Source data
┄┄┄┄┄┄┄┄┄┄

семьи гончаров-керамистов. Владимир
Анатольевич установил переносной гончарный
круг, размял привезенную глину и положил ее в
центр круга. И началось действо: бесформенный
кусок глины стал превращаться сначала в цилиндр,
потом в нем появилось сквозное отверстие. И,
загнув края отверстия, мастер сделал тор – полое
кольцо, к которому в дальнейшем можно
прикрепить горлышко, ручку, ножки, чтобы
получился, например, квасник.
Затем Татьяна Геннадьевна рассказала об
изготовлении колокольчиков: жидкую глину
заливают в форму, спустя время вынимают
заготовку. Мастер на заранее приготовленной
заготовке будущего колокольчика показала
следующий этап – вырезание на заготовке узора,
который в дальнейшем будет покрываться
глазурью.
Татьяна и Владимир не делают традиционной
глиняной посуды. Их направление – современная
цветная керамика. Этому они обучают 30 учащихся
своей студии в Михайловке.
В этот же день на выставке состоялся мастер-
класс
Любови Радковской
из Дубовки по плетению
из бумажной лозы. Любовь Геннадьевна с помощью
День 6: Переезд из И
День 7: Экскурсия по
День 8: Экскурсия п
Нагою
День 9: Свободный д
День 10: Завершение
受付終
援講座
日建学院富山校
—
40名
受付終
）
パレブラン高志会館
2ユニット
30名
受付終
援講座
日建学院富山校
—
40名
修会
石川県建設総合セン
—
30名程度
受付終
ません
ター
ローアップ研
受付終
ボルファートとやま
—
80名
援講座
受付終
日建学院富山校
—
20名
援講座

┄┄┄┄┄┄┄┄┄┄

Repeat every line of the data verbatim.

## YOUR SOLUTION
семьи гончаров-керамистов. Владимир
Анатольевич установил переносной гончарный
круг, размял привезенную глину и положил ее в
центр круга. И началось действо: бесформенный
кусок глины стал превращаться сначала в цилиндр,
потом в нем появилось сквозное отверстие. И,
загнув края отверстия, мастер сделал тор – полое
кольцо, к которому в дальнейшем можно
прикрепить горлышко, ручку, ножки, чтобы
получился, например, квасник.
Затем Татьяна Геннадьевна рассказала об
изготовлении колокольчиков: жидкую глину
заливают в форму, спустя время вынимают
заготовку. Мастер на заранее приготовленной
заготовке будущего колокольчика показала
следующий этап – вырезание на заготовке узора,
который в дальнейшем будет покрываться
глазурью.
Татьяна и Владимир не делают традиционной
глиняной посуды. Их направление – современная
цветная керамика. Этому они обучают 30 учащихся
своей студии в Михайловке.
В этот же день на выставке состоялся мастер-
класс
Любови Радковской
из Дубовки по плетению
из бумажной лозы. Любовь Геннадьевна с помощью
День 6: Переезд из И
День 7: Экскурсия по
День 8: Экскурсия п
Нагою
День 9: Свободный д
День 10: Завершение
受付終
援講座
日建学院富山校
—
40名
受付終
）
パレブラン高志会館
2ユニット
30名
受付終
援講座
日建学院富山校
—
40名
修会
石川県建設総合セン
—
30名程度
受付終
ません
ター
ローアップ研
受付終
ボルファートとやま
—
80名
援講座
受付終
日建学院富山校
—
20名
援講座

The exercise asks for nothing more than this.